NEW YORK - EXILED former Pakistani President Pervez Musharraf, who plans to return home and head a new political party, on Tuesday brought the case for his political revival to some of the most influential figures in US foreign policy.

Mr Musharraf told the Council on Foreign Relations in New York he believed he had 'an even chance' of returning to political power in his country's 2013 general election and would seek to attract support of those who do not normally vote.

The former military chief, who came to power in a bloodless military coup in 1999, announced last month in London that he had created a new party, the All Pakistan Muslim League. He has lived in self-imposed exile since he stepped down under threat of impeachment in 2008.

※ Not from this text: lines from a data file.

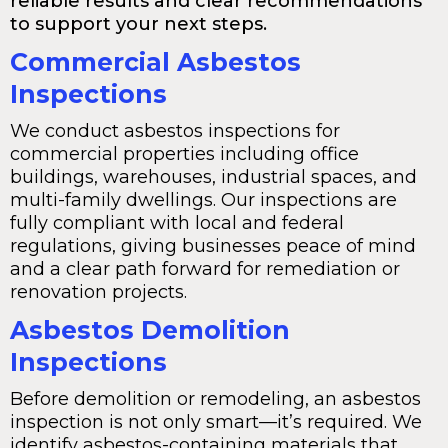
reliable results and clear recommendations
to support your next steps.
Commercial Asbestos
Inspections
We conduct asbestos inspections for
commercial properties including office
buildings, warehouses, industrial spaces, and
multi-family dwellings. Our inspections are
fully compliant with local and federal
regulations, giving businesses peace of mind
and a clear path forward for remediation or
renovation projects.
Asbestos Demolition
Inspections
Before demolition or remodeling, an asbestos
inspection is not only smart—it’s required. We
identify asbestos-containing materials that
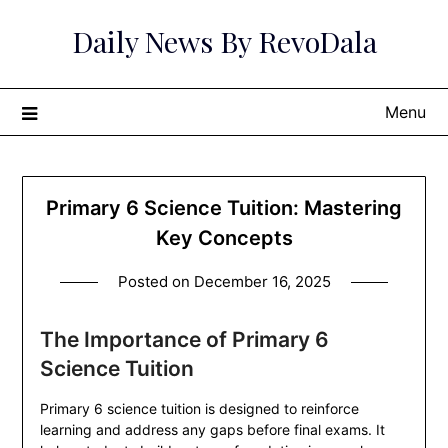
Skip
Daily News By RevoDala
to
content
Menu
Primary 6 Science Tuition: Mastering
Key Concepts
Posted on
December 16, 2025
The Importance of Primary 6
Science Tuition
Primary 6 science tuition is designed to reinforce
learning and address any gaps before final exams. It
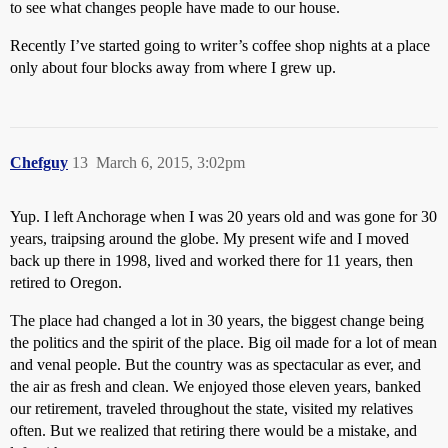
to see what changes people have made to our house.
Recently I’ve started going to writer’s coffee shop nights at a place
only about four blocks away from where I grew up.
Chefguy
13
March 6, 2015, 3:02pm
Yup. I left Anchorage when I was 20 years old and was gone for 30
years, traipsing around the globe. My present wife and I moved
back up there in 1998, lived and worked there for 11 years, then
retired to Oregon.
The place had changed a lot in 30 years, the biggest change being
the politics and the spirit of the place. Big oil made for a lot of mean
and venal people. But the country was as spectacular as ever, and
the air as fresh and clean. We enjoyed those eleven years, banked
our retirement, traveled throughout the state, visited my relatives
often. But we realized that retiring there would be a mistake, and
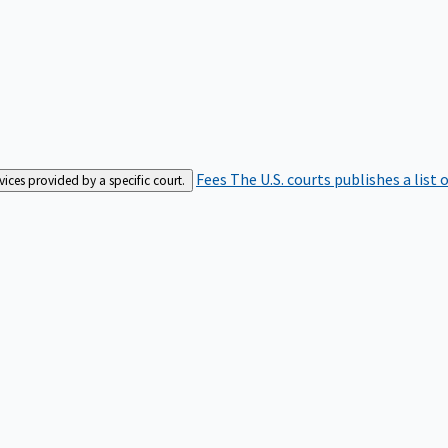
Fees
The U.S. courts publishes a list 
rvices provided by a specific court.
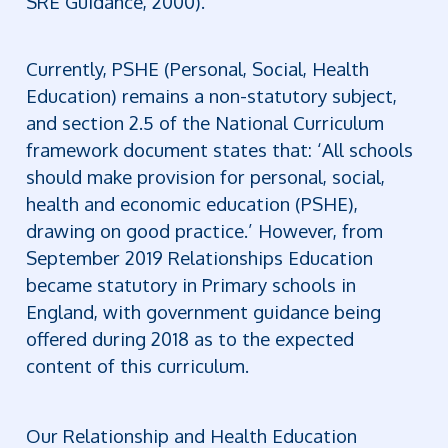
SRE Guidance, 2000).
Currently, PSHE (Personal, Social, Health
Education) remains a non-statutory subject,
and section 2.5 of the National Curriculum
framework document states that: ‘All schools
should make provision for personal, social,
health and economic education (PSHE),
drawing on good practice.’
However, from
September 2019 Relationships Education
became statutory in Primary schools in
England, with government guidance being
offered during 2018 as to the expected
content of this curriculum.
Our Relationship and Health Education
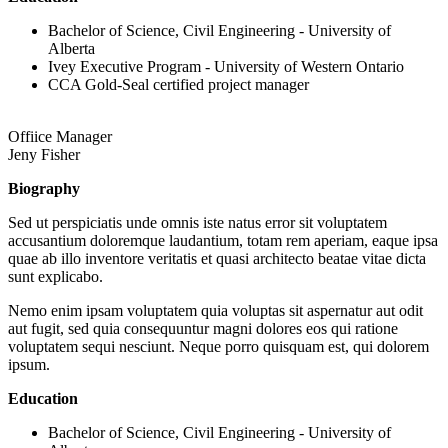
Bachelor of Science, Civil Engineering - University of
Alberta
Ivey Executive Program - University of Western Ontario
CCA Gold-Seal certified project manager
Offiice Manager
Jeny Fisher
Biography
Sed ut perspiciatis unde omnis iste natus error sit voluptatem
accusantium doloremque laudantium, totam rem aperiam, eaque ipsa
quae ab illo inventore veritatis et quasi architecto beatae vitae dicta
sunt explicabo.
Nemo enim ipsam voluptatem quia voluptas sit aspernatur aut odit
aut fugit, sed quia consequuntur magni dolores eos qui ratione
voluptatem sequi nesciunt. Neque porro quisquam est, qui dolorem
ipsum.
Education
Bachelor of Science, Civil Engineering - University of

Pakistan was facing a leadership crisis and 'no political party (there) today can handle the situation,' he said.

'Even getting 25 per cent of the non-voters out could break (Pakistan) away from the politics of dynastic rule that brings the country down,' he said in a clear reference to the administration of President Asif Ali Zardari, the widower of assassinated former Prime Minister Benazir Bhutto.

In his announcement in London, Mr Musharraf apologised for 'wrong decisions' made as president. He became embroiled in a fight with the judiciary and imposed a state of emergency in 2007. Mr Musharraf stopped short of calling for another military takeover of Islamabad, but indicated that he understood why Pakistanis considered it an option.